The Twelve Days of Guy Town Christmas, Day Twelve
December 23, 2016 § Leave a comment
On the twelfth day of Christmas (1883): “twelve worthy jurors, eleven half seas over, mud to the 10th power, nine shades of grey, an 8% solution, seven strips of bacon, sharp 6 o’clock Sunday morning, $5 fine with costs, four cut-up caballeros, three maudlin lines of poetry, two fighting drunks … and a pungent suit hanging from the police station clothes tree.”
The case in the district court against Francis Lawrie, Tom Conley, and George Wallace, charged with outraging little Joe Gibson ended this day. Lawrie and Conley were convicted and sentenced to seven years in the penitentiary.
“Served them right. A man low enough to be guilty of such a crime is not fit to be at large in respectable society,” the Statesman scolded.

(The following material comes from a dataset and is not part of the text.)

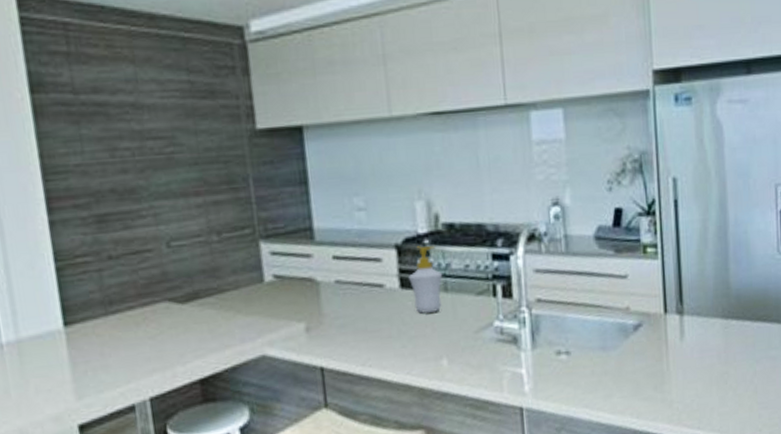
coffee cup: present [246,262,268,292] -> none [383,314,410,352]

Wallace had made a statement admitting his guilt, and entered a conditional plea of guilty; if the court of appeals held good the indictment, Wallace would plead guilty.
“This admission of Wallace is of more value than would have been his conviction, establishing, as it does, the truthfulness of the unfortunate boy, who, by the way, has so demeaned himself as to receive the confidence and regard of those who have been brought in contact with him. Our information is said he has shown himself to be, while poor and among strangers, a manly, honest little fellow,” the Statesman said in relative praise of both Wallace and the poor boy.
In mid-October, Wallace, Conners, and Laury committed an “unnatural crime” upon little Joe They caught and thrust him into an empty freight car in Guy Town’s railroad yard, and then all of them, in turn committed, the indecent crime. When they released Joe, he sought the police, and finding Officer Howe, told him his story, and that officer, in company with other policemen, found the men and took them into custody.
“If the story of the boy is true, they ought to be most severely dealt with,” the Statesman pronounced at the time, in effect, placing the burden of proof on little Joe, something unthinkable these days.
And with this story of outrage and indecency, the Twelve Days of Guy Town Christmas end.